Content starts

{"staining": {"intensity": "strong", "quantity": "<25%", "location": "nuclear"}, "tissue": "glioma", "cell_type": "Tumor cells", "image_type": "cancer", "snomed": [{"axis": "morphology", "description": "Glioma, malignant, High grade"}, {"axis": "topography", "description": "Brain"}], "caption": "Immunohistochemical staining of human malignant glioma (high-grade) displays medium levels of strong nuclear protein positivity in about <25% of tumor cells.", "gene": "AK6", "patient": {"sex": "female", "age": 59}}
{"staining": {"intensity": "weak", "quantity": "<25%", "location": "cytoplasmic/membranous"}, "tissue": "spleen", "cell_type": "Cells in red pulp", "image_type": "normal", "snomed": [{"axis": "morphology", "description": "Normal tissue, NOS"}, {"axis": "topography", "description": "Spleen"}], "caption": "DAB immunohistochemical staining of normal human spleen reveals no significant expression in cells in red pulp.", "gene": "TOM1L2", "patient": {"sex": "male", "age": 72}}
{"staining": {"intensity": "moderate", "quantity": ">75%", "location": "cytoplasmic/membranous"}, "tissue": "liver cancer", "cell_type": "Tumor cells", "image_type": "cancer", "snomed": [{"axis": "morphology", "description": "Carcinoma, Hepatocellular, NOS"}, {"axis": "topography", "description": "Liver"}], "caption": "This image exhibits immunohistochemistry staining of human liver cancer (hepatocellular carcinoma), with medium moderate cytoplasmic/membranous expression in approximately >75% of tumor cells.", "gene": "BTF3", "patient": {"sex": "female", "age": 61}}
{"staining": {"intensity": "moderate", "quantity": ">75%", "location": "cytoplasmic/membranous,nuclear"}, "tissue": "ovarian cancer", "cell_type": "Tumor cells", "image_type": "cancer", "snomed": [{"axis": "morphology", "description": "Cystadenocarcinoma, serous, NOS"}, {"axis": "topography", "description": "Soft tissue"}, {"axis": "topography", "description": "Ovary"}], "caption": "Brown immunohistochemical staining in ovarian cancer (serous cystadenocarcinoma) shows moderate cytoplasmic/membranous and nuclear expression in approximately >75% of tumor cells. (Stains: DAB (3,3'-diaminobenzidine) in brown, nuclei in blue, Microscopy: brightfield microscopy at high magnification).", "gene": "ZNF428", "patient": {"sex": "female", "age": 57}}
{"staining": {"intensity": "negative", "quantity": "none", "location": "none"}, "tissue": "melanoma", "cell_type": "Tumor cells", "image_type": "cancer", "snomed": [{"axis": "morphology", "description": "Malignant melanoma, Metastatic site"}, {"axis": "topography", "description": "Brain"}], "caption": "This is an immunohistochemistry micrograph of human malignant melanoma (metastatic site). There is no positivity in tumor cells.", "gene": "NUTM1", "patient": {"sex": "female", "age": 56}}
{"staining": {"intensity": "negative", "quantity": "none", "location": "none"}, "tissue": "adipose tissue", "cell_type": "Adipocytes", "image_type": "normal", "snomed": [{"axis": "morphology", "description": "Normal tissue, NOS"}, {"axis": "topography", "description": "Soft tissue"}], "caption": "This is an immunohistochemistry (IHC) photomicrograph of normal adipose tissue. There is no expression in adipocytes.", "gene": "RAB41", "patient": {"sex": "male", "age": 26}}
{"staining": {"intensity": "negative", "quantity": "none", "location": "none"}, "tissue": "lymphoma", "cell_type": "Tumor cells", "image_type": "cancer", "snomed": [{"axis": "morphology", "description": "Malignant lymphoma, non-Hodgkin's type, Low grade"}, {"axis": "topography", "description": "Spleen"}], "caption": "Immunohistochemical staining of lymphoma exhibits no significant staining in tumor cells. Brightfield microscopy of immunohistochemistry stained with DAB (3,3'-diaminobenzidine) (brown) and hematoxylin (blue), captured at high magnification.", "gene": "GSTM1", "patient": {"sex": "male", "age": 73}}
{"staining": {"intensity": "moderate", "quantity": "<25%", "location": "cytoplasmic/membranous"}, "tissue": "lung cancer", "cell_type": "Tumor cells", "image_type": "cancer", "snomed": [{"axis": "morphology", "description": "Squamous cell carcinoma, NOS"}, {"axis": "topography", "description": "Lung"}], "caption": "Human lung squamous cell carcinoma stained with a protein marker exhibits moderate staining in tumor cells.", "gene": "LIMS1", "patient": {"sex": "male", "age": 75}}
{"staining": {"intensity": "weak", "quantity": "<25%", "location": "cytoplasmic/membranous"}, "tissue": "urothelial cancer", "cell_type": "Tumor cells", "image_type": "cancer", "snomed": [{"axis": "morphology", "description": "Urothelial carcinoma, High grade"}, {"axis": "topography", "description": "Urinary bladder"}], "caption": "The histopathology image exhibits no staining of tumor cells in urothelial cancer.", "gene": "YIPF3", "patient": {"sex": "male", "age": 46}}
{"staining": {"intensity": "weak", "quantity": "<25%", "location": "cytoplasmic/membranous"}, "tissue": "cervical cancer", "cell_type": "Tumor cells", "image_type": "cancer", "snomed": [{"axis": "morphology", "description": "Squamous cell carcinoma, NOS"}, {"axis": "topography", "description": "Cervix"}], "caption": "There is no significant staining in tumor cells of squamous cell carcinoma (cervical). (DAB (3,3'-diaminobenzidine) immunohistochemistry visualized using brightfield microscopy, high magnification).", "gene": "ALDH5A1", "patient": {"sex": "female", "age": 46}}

Content ends

** Problem statement **
Please state how many lines of the data hold the string "brown", with nothing else in your reply.

** Solution to this exercise **
2